Start of Input data
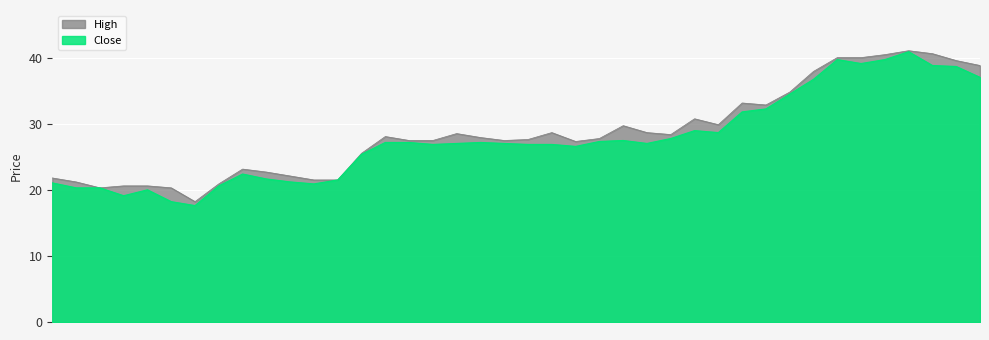

What is the highest value of the High series?

41.2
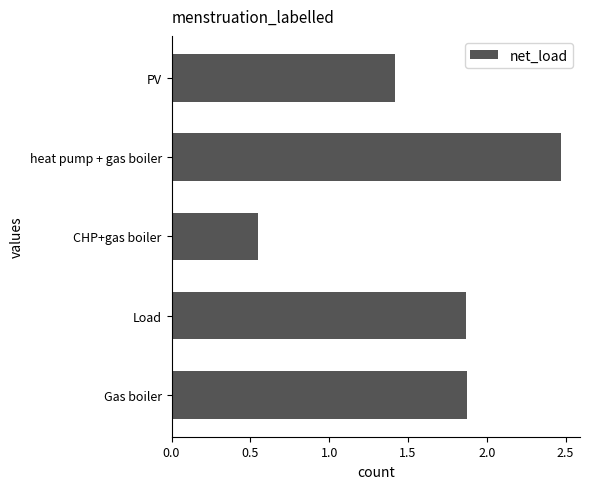

Which has a higher value, Load or CHP+gas boiler?

Load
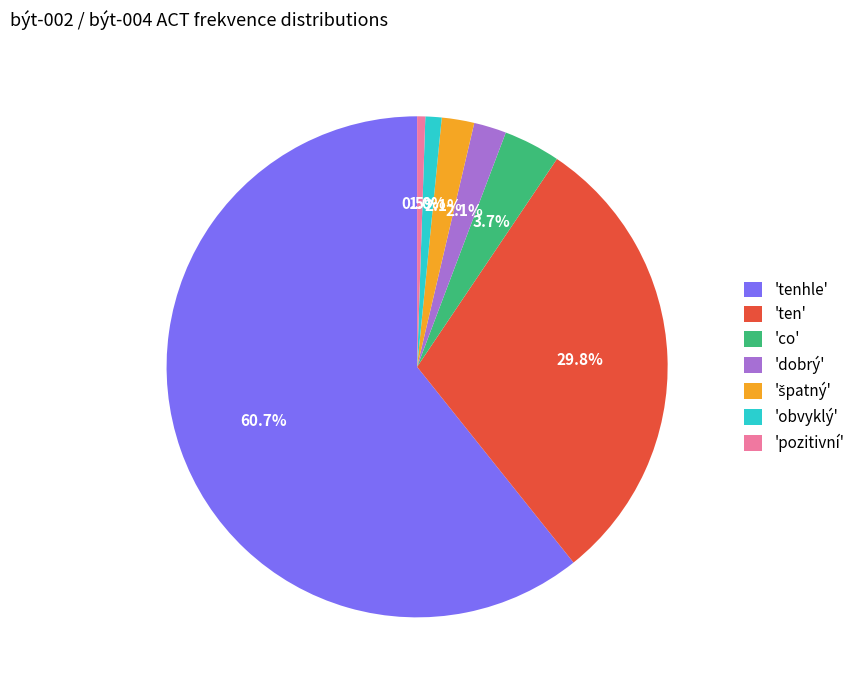

Is there any slice that represents more than half of the pie?

Yes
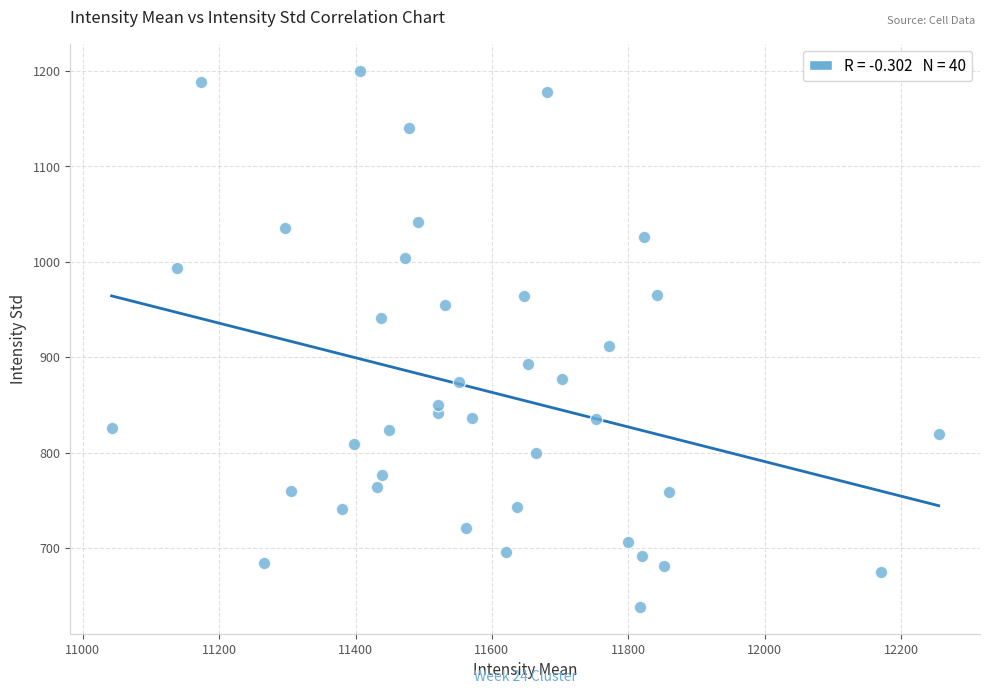

What Y value in the scatter plot is closest to 919?

911.7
End of Input data
Copy every record above word for word, omitting the pictures.

Reply to the exercise ::
What is the highest value of the High series?

41.2

Which has a higher value, Load or CHP+gas boiler?

Load

Is there any slice that represents more than half of the pie?

Yes

What Y value in the scatter plot is closest to 919?

911.7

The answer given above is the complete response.